Hit man Munch (Sam Spruell, his bowl-cut marking him out as kin to No Country for Old Men's Anton Chigurh) paid a visit demanding vengeance from "the tiger". Dot had taken his flesh – his ear, specifically – and his code demanded that flesh be taken in return.

Fortunately Dot and Scotty were, as always, uniquely unflappable, and husband Wayne (David Rysdahl) was too goshdarn nice to imagine what kind of horror was sitting on their sofa. And so Dot – filmed to look as angelic as only Juno Temple could – calmly engaged Munch in a conversation about vengeance, fate and free will.

While he recounted his 500-year history of violence ("for a century he spoke to no one"), Dot gently connected the season's themes of debts – Lorraine's monstrous trade, let's not forget – and forgiveness, reminding Munch that he always had a choice.

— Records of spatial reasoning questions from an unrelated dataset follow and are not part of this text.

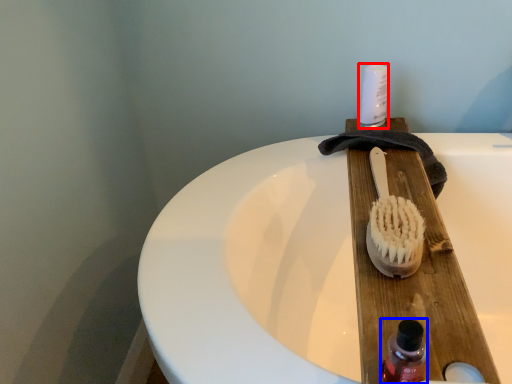
Question: Which object is closer to the camera taking this photo, toiletry (highlighted by a red box) or bottle (highlighted by a blue box)?

Choices:
 (A) toiletry
 (B) bottle

Answer: (B)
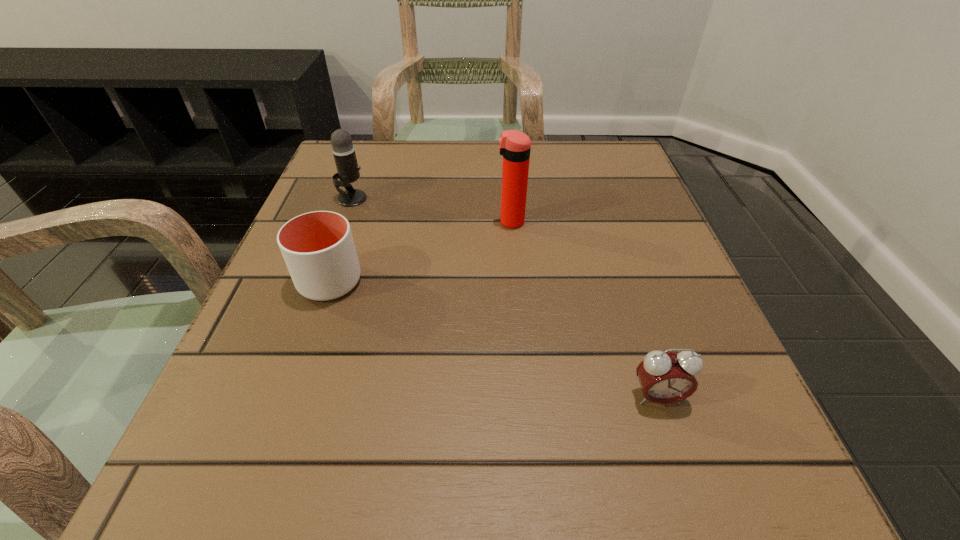
This screenshot has width=960, height=540. In order to click on free space between the alarm clock and the tallest object in this screenshot , I will do `click(584, 309)`.

Identify the location of unoccupied position between the nearest object and the second farthest object. This screenshot has width=960, height=540. (584, 309).

Locate which object ranks third in proximity to the farthest object. Please provide its 2D coordinates. Your answer should be formatted as a tuple, i.e. [(x, y)], where the tuple contains the x and y coordinates of a point satisfying the conditions above.

[(665, 377)]

What are the coordinates of `object that stands as the third closest to the nearest object` in the screenshot? It's located at (343, 150).

Identify the location of vacant space that satisfies the following two spatial constraints: 1. on the front side of the farthest object; 2. on the right side of the second farthest object. The image size is (960, 540). (344, 221).

Identify the location of blank area in the image that satisfies the following two spatial constraints: 1. on the front side of the microphone; 2. on the right side of the third nearest object. Image resolution: width=960 pixels, height=540 pixels. (344, 221).

In order to click on vacant point that satisfies the following two spatial constraints: 1. on the front side of the third shortest object; 2. on the left side of the third farthest object in this screenshot , I will do `click(322, 281)`.

The width and height of the screenshot is (960, 540). In order to click on vacant space that satisfies the following two spatial constraints: 1. on the front side of the second tallest object; 2. on the left side of the thermos bottle in this screenshot , I will do `click(344, 221)`.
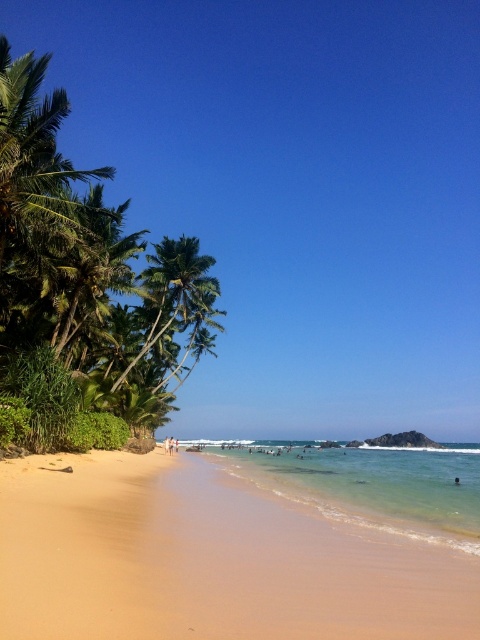
What do you see at coordinates (210, 560) in the screenshot? This screenshot has height=640, width=480. I see `sandy beach at lower left` at bounding box center [210, 560].

Is sandy beach at lower left above green leafy palm tree at left?

No, sandy beach at lower left is not above green leafy palm tree at left.

Between point (392, 579) and point (83, 349), which one is positioned behind?

Point (83, 349)

The width and height of the screenshot is (480, 640). I want to click on sandy beach at lower left, so click(210, 560).

Can you confirm if sandy beach at lower left is positioned to the right of clear water at beach center?

Incorrect, sandy beach at lower left is not on the right side of clear water at beach center.

Can you confirm if sandy beach at lower left is bigger than clear water at beach center?

No, sandy beach at lower left is not bigger than clear water at beach center.

The image size is (480, 640). Find the location of `sandy beach at lower left`. sandy beach at lower left is located at coordinates (210, 560).

The height and width of the screenshot is (640, 480). In order to click on sandy beach at lower left in this screenshot , I will do `click(210, 560)`.

Between green leafy palm tree at left and clear water at beach center, which one is positioned higher?

Positioned higher is green leafy palm tree at left.

Is point (25, 282) positioned before point (255, 481)?

No, (25, 282) is behind (255, 481).

Find the location of `green leafy palm tree at left`. green leafy palm tree at left is located at coordinates (85, 280).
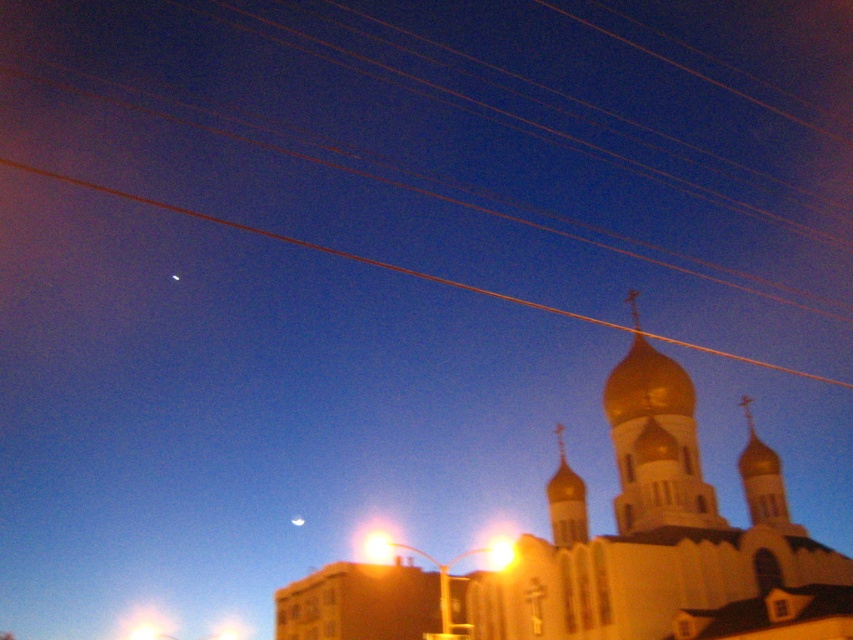
You are an astronomer observing the night sky and notice the yellow glass streetlight at center and the bright yellow light at upper center. Which object is closer to the top of the image?

The bright yellow light at upper center is closer to the top of the image because it is positioned above the yellow glass streetlight at center.

You are standing in front of the building and want to take a photo of the gold domed spire at upper center. If your camera can only focus on objects within a 0.5 unit radius from the center of the frame, will the spire be in focus?

The gold domed spire at upper center is located at point coordinates of (x=566, y=500). The distance from the center of the frame is sqrt of 0.783 squared plus 0.665 squared, which is approximately 1.026 units. Since this is greater than 0.5 units, the spire will not be in focus within the camera focus range.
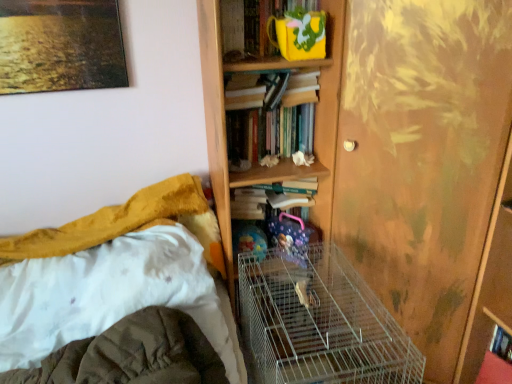
Question: Are hardcover book at center, the third book in the top-to-bottom sequence, and white fabric bed at lower left far apart?

Choices:
 (A) no
 (B) yes

Answer: (A)

Question: Is hardcover book at center, the third book in the top-to-bottom sequence, closer to camera compared to white fabric bed at lower left?

Choices:
 (A) no
 (B) yes

Answer: (A)

Question: From a real-world perspective, is hardcover book at center, the third book in the top-to-bottom sequence, physically above white fabric bed at lower left?

Choices:
 (A) yes
 (B) no

Answer: (A)

Question: Is hardcover book at center, the third book in the top-to-bottom sequence, not inside white fabric bed at lower left?

Choices:
 (A) yes
 (B) no

Answer: (A)

Question: Is hardcover book at center, the third book in the top-to-bottom sequence, at the left side of white fabric bed at lower left?

Choices:
 (A) yes
 (B) no

Answer: (B)

Question: Does hardcover book at center, the first book positioned from the bottom, have a lesser width compared to white fabric bed at lower left?

Choices:
 (A) no
 (B) yes

Answer: (B)

Question: Is white fabric bed at lower left in front of wooden bookcase at upper center?

Choices:
 (A) no
 (B) yes

Answer: (B)

Question: Can you confirm if white fabric bed at lower left is positioned to the right of wooden bookcase at upper center?

Choices:
 (A) yes
 (B) no

Answer: (B)

Question: Is white fabric bed at lower left facing away from wooden bookcase at upper center?

Choices:
 (A) no
 (B) yes

Answer: (A)

Question: Could wooden bookcase at upper center be considered to be inside white fabric bed at lower left?

Choices:
 (A) yes
 (B) no

Answer: (B)

Question: Is white fabric bed at lower left at the left side of wooden bookcase at upper center?

Choices:
 (A) yes
 (B) no

Answer: (A)

Question: Can you confirm if white fabric bed at lower left is bigger than wooden bookcase at upper center?

Choices:
 (A) yes
 (B) no

Answer: (A)

Question: Does hardcover books at center, which ranks as the second book in top-to-bottom order, have a smaller size compared to silver wire birdcage at center?

Choices:
 (A) yes
 (B) no

Answer: (A)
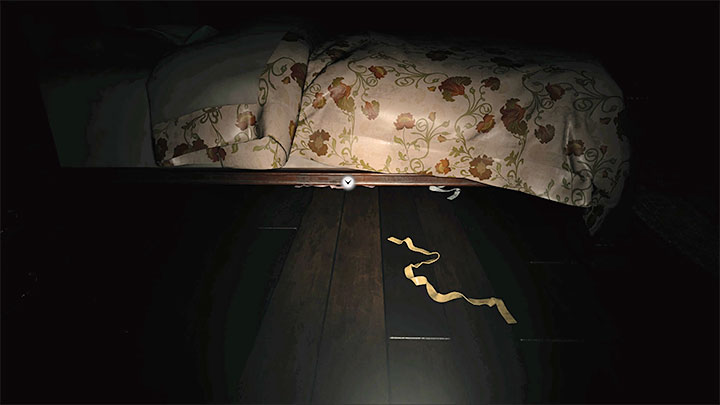
Image resolution: width=720 pixels, height=405 pixels. Identify the location of foot of bed. (602, 75).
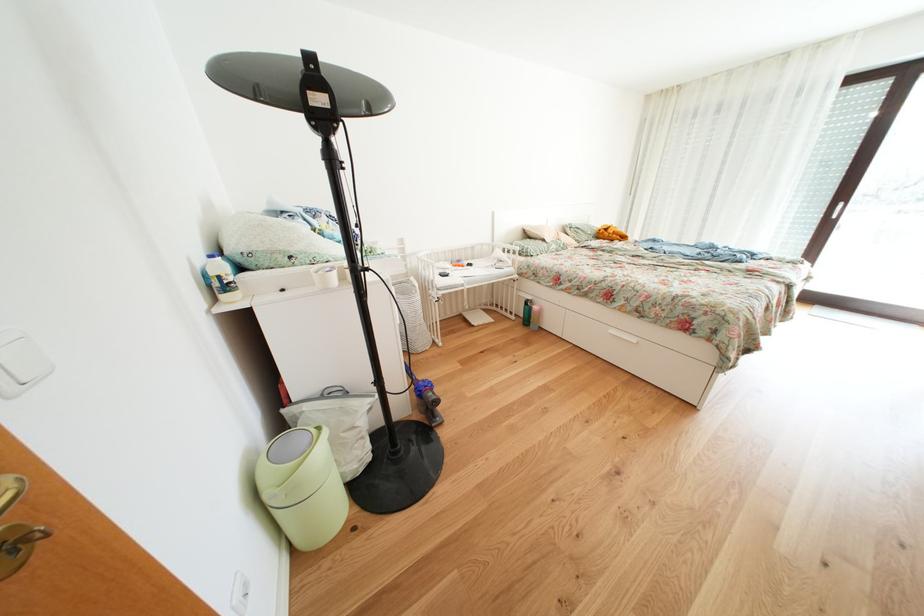
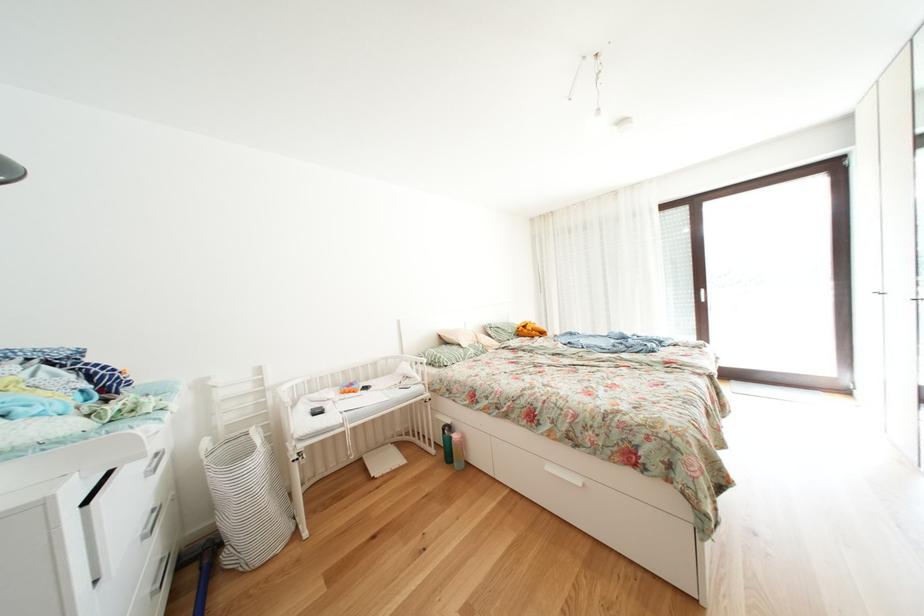
In the second image, find the point that corresponds to (523,323) in the first image.

(443, 456)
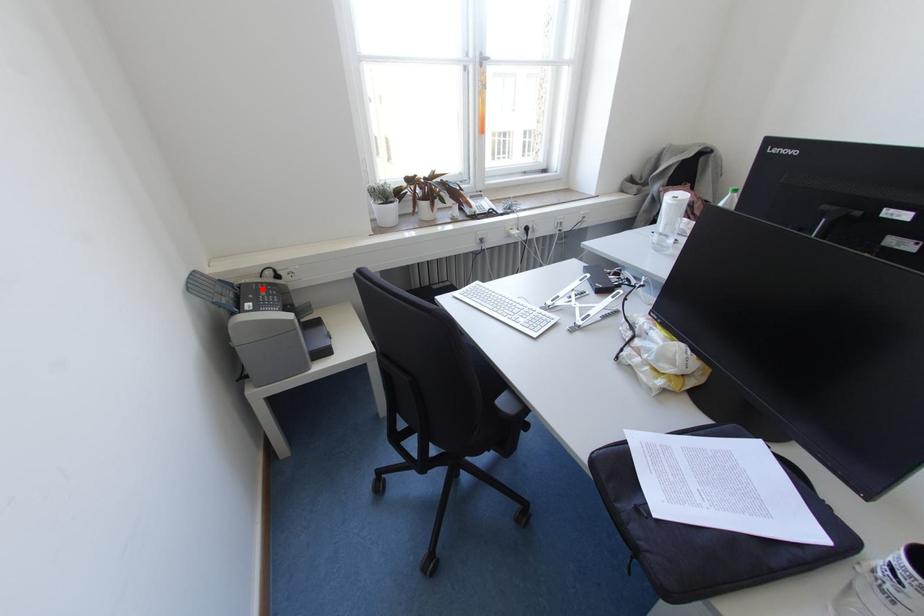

Surrounded by the simple domesticity and love of the Lyon family, Munch wrestled titanically behind that waterfall-freezing face with the truth of his own demons: that like the Welsh sin eater of episode three he had been made to suffer for the sins of the powerful, and that he could choose to lay his burden down.

So was he immortal after all, or just a bit mad? It doesn't really matter. Either way, he was a metaphor for centuries of European violence in North America, from the Vikings to the massacre of Native Americans, to its toxic relationship with guns. This history achieved its ultimate form in Sheriff Roy Tillman, a Christian fascist rising from the underbelly of American libertarianism. ("You want freedom with no responsibility," purred Lorraine to Roy earlier in the series. "Only one person on Earth gets that deal. A baby. You're fighting for your right to be a baby.")

Thanks to a Bisquik biscuit baked with love and joy (and honey), Munch was able to lay down his burden, cast off the sins of the powerful, and be as free as Dot. His hideous mug, transformed by joy, his tombstone teeth clagged up with Bisquik, was the perfect final shot. Choose life.

Fargo seasons one to five are available to stream on Prime Video.